Penyebab dan Dampak Banjir
Kepala Badan Penanggulangan Bencana Daerah (BPBD) Cilegon, Suhendi, menyatakan bahwa banjir terjadi akibat kombinasi hujan dengan intensitas tinggi dan buruknya fungsi sistem drainase. “Penyebabnya hujan dengan intensitas tinggi dan drainase yang sempit, menyebabkan air menggenangi pemukiman warga,” ujar Suhendi melalui keterangan tertulisnya pada Sabtu (3/1/2026).
Berdasarkan laporan sementara, banjir merendam tiga kecamatan, yaitu Ciwandan, Cibeber, dan Jombang. Peristiwa ini berdampak pada ribuan warga yang tempat tinggalnya tergenang air.
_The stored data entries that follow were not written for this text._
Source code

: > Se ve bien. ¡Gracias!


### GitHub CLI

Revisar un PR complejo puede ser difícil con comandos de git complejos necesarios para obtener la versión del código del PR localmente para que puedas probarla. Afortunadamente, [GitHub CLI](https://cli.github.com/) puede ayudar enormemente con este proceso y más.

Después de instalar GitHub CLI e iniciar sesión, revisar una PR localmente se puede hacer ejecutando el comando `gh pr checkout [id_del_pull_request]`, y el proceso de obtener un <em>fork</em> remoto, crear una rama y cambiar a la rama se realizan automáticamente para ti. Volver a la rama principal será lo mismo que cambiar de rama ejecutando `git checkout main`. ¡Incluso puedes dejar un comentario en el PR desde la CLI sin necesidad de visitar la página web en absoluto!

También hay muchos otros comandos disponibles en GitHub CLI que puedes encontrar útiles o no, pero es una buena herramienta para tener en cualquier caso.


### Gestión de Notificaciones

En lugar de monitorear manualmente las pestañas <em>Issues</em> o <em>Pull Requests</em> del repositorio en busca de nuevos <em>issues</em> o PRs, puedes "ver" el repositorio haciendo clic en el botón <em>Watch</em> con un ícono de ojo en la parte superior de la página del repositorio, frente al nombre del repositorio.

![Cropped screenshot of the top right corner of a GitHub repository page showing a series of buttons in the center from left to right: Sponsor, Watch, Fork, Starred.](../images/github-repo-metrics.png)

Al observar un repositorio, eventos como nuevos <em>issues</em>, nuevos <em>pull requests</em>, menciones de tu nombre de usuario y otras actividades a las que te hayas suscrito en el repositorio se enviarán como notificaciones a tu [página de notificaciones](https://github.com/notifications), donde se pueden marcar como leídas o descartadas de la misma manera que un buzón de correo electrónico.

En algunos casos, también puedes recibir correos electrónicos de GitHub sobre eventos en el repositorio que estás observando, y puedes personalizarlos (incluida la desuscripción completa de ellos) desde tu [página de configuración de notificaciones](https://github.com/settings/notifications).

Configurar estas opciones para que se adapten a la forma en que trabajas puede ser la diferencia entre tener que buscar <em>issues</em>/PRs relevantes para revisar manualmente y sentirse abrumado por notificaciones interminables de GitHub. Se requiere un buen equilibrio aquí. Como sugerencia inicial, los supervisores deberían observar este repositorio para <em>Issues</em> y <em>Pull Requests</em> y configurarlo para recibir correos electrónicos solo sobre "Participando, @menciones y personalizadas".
Evakuasi dan Kondisi Terkini
Petugas BPBD telah dikerahkan sejak Jumat malam untuk melakukan evakuasi terhadap warga yang terdampak di ketiga wilayah tersebut. “Kondisi terkini pukul 07.40 WIB air masih menggenang di jalan rumah warga dan selesai dievakuasi,” jelas Suhendi.
Mobil Terseret Arus
Sementara itu, Kepala Satuan Lalu Lintas (Kasat Lantas) Polres Cilegon, AKP Ridwan Koto, melaporkan insiden mobil warga terseret arus banjir di Kecamatan Ciwandan. Derasnya aliran air yang meluap ke jalan raya Cilegon-Anyer menyebabkan mobil yang sedang terparkir terseret hingga ke saluran gorong-gorong.
“Itu mobil parkir di depan terus keseret ke gorong-gorong, kan deras airnya karena luapan air pas dia parkir kosong kedorong masuk ke parit-parit,” ungkap AKP Ridwan Koto.